Instruction: All lines from the one with "Las especies parásitas" to the end of the entries below must be written out exactly. Leave out any other line.

[Start of section]

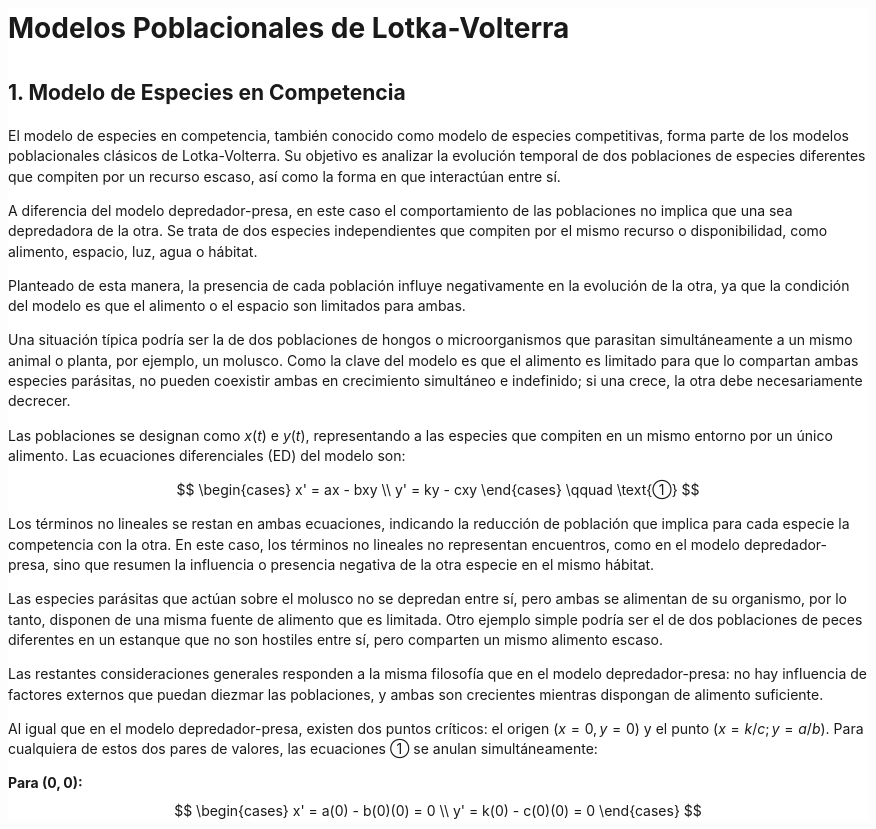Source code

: # Modelos Poblacionales de Lotka-Volterra

## 1. Modelo de Especies en Competencia

El modelo de especies en competencia, también conocido como modelo de especies competitivas, forma parte de los modelos poblacionales clásicos de Lotka-Volterra. Su objetivo es analizar la evolución temporal de dos poblaciones de especies diferentes que compiten por un recurso escaso, así como la forma en que interactúan entre sí.

A diferencia del modelo depredador-presa, en este caso el comportamiento de las poblaciones no implica que una sea depredadora de la otra. Se trata de dos especies independientes que compiten por el mismo recurso o disponibilidad, como alimento, espacio, luz, agua o hábitat.

Planteado de esta manera, la presencia de cada población influye negativamente en la evolución de la otra, ya que la condición del modelo es que el alimento o el espacio son limitados para ambas.

Una situación típica podría ser la de dos poblaciones de hongos o microorganismos que parasitan simultáneamente a un mismo animal o planta, por ejemplo, un molusco. Como la clave del modelo es que el alimento es limitado para que lo compartan ambas especies parásitas, no pueden coexistir ambas en crecimiento simultáneo e indefinido; si una crece, la otra debe necesariamente decrecer.

Las poblaciones se designan como $x(t)$ e $y(t)$, representando a las especies que compiten en un mismo entorno por un único alimento. Las ecuaciones diferenciales (ED) del modelo son:

$$
\begin{cases}
x' = ax - bxy \\
y' = ky - cxy
\end{cases}
\qquad \text{①}
$$

Los términos no lineales se restan en ambas ecuaciones, indicando la reducción de población que implica para cada especie la competencia con la otra. En este caso, los términos no lineales no representan encuentros, como en el modelo depredador-presa, sino que resumen la influencia o presencia negativa de la otra especie en el mismo hábitat.

Las especies parásitas que actúan sobre el molusco no se depredan entre sí, pero ambas se alimentan de su organismo, por lo tanto, disponen de una misma fuente de alimento que es limitada. Otro ejemplo simple podría ser el de dos poblaciones de peces diferentes en un estanque que no son hostiles entre sí, pero comparten un mismo alimento escaso.

Las restantes consideraciones generales responden a la misma filosofía que en el modelo depredador-presa: no hay influencia de factores externos que puedan diezmar las poblaciones, y ambas son crecientes mientras dispongan de alimento suficiente.

Al igual que en el modelo depredador-presa, existen dos puntos críticos: el origen $(x=0, y=0)$ y el punto $(x=k/c; y=a/b)$. Para cualquiera de estos dos pares de valores, las ecuaciones ① se anulan simultáneamente:

**Para $(0,0)$:**
$$
\begin{cases}
x' = a(0) - b(0)(0) = 0 \\
y' = k(0) - c(0)(0) = 0
\end{cases}
$$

[End of section]

Answer to this task:
Las especies parásitas que actúan sobre el molusco no se depredan entre sí, pero ambas se alimentan de su organismo, por lo tanto, disponen de una misma fuente de alimento que es limitada. Otro ejemplo simple podría ser el de dos poblaciones de peces diferentes en un estanque que no son hostiles entre sí, pero comparten un mismo alimento escaso.

Las restantes consideraciones generales responden a la misma filosofía que en el modelo depredador-presa: no hay influencia de factores externos que puedan diezmar las poblaciones, y ambas son crecientes mientras dispongan de alimento suficiente.

Al igual que en el modelo depredador-presa, existen dos puntos críticos: el origen $(x=0, y=0)$ y el punto $(x=k/c; y=a/b)$. Para cualquiera de estos dos pares de valores, las ecuaciones ① se anulan simultáneamente:

**Para $(0,0)$:**
$$
\begin{cases}
x' = a(0) - b(0)(0) = 0 \\
y' = k(0) - c(0)(0) = 0
\end{cases}
$$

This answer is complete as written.